Le groupe des opérations tactiques maritimes effectue des exercices d’arraisonnement avec la Tunisie

Le navire de la Marine tunisienne La Galite navigue au côté du Navire canadien de Sa Majesté (NCSM) Ville de Québec durant un exercice d’entraînement sur la mer Méditerranée durant l’opération REASSURANCE, le 20 août 2018. Photo : Cplc André Maillet, Services d’imagerie des FMAR(P)

Le 20 août 2018, au large des côtes de la Tunisie, les membres du groupe des opérations tactiques maritimes ont quitté le NCSM Ville de Québec à bord d’une embarcation gonflable à coque rigide (RHIB) des opérations spéciales pour monter à bord du navire de guerre tunisien La Galite afin de participer à un exercice d’arraisonnement avec le 51e régiment tunisien.

Les équipes ont eu peu de temps pour faire connaissance et discuter du plan tactique pour l’exécution de l’arraisonnement interarmées d’un navire d’intérêt avant que les chefs d’équipes canadiens et tunisiens ne se dirigent sur la passerelle du navire alors que nous nous dirigions vers la salle de repos de l’équipage.

Les Tunisiens posaient beaucoup de questions au sujet de notre entraînement; il est évident qu’ils sont aussi passionnés par leur travail que nous. La conversation a été écourtée lorsque les chefs d’équipe sont revenus avec une mise à jour de la situation : dans le cadre de l’exercice, nous allons arraisonner un navire de pêche utilisé pour introduire en contrebande des drogues ou des armes.

Le navire de patrouille tunisien Joumhouria, avec des membres de la Marine tunisienne comme équipage, jouera le rôle du navire de pêche. Avec le plan en place, douze membres de l’équipage sont montés à bord du RHIB afin d’arraisonner le Jomhouria.

L’arraisonnement du Jomhouria était une expérience unique pour l’équipe en raison du bas franc-bord. Normalement, nous devons arrimer des échelles pour grimper le long du navire, mais comme le Joumhouria est un navire de patrouille propulsé par réaction, avec une plateforme qui s’étendait du tableau arrière et au même niveau que la ligne de flottaison, on n’a pas eu besoin de grimper. Le conducteur de l’embarcation s’est arrimé à la plateforme du tableau et il a navigué de mains de maître dans le sillage des réacteurs alors qu’on arraisonnait le navire, nous avons donc été en mesure d’assumer immédiatement une position défensive.

Avec un des membres du groupe des opérations tactiques maritimes et un membre du 51e commando, je me suis déplacé à bâbord du navire d’intérêt, en direction de la passerelle, alors qu’une autre équipe de Canadiens et de Tunisiens ont sécurisé à tribord. J’ai monté l’échelle jusqu’au deuxième pont, sécurisé la zone, et je me suis ensuite dirigé vers la porte du toit pour accéder à la passerelle. En regardant par la porte de la passerelle, nous avons aperçu un homme et nous lui avons ordonné de sortir. Il a obéi et a suivi nos directives.

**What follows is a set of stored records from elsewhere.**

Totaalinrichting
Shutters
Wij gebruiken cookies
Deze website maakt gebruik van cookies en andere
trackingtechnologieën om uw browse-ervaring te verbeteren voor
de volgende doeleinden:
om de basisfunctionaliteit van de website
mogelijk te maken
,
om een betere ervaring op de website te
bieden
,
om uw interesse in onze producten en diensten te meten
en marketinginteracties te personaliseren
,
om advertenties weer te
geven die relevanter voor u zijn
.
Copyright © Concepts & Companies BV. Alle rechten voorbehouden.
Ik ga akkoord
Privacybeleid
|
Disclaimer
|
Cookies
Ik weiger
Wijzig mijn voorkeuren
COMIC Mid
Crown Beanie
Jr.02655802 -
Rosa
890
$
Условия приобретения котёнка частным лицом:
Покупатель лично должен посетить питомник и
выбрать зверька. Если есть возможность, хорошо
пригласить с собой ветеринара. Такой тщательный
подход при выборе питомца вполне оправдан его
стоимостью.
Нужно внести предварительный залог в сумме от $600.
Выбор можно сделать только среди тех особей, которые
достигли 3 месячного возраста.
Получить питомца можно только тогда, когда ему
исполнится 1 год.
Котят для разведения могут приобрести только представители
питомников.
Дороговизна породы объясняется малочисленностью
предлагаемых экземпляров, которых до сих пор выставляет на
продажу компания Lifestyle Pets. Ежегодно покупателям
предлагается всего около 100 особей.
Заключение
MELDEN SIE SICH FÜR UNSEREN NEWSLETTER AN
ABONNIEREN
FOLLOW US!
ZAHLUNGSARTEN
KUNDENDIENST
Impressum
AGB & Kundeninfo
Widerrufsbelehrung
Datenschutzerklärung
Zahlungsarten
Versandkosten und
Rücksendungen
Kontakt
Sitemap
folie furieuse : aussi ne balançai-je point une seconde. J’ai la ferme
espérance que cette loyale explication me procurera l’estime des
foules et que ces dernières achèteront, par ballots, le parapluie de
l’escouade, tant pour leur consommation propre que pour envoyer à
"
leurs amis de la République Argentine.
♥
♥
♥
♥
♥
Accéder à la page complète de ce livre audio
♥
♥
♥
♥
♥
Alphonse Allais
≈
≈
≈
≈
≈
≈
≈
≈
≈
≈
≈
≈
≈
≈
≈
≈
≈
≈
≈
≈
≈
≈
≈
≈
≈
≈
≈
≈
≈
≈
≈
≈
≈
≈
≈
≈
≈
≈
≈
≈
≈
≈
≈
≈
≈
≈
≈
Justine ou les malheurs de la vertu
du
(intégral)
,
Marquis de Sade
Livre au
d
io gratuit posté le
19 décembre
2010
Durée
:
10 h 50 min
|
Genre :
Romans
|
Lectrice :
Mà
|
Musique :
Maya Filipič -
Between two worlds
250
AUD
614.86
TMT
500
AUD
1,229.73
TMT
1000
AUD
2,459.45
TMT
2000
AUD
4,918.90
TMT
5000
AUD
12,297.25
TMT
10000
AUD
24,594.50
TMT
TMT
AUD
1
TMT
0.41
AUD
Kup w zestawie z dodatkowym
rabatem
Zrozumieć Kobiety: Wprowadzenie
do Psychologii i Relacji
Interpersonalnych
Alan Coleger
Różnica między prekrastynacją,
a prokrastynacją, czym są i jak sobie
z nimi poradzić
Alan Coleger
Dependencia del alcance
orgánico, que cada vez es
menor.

À ce stade, le chef d’équipe canadien et un membre tunisien sont restés sur la passerelle avec moi alors que le reste de l’équipe a continuait la fouille du navire. J’ai posé à l’homme une série de questions personnelles, sur l’équipage, le navire et la cargaison, et je lui ai demandé quelle était leur destination alors que je le fouillais.

La situation était calme sur la passerelle, mais ce n’était pas le cas sur les ponts inférieurs : l’équipe nous a en premier avisés qu’ils avaient découvert de la drogue, ils ont ensuite découvert un engin explosif improvisé. Les procédures appropriées ont été exécutées par chaque équipe alors que nous quittions le navire pour retourner sur le Ville de Québec et l’équipe tunisienne retournait sur le La Galite.

Les Tunisiens sont des partenaires d’entraînement enthousiastes, et grâce à une volonté collective d’apprentissage, nous avons été en mesure d’élaborer conjointement des scénarios d’exercice efficaces. Il est évident que les Tunisiens apprécient notre partenariat militaire et qu’ils se réjouissent à la perspective de travailler avec nous, et le sentiment est réciproque.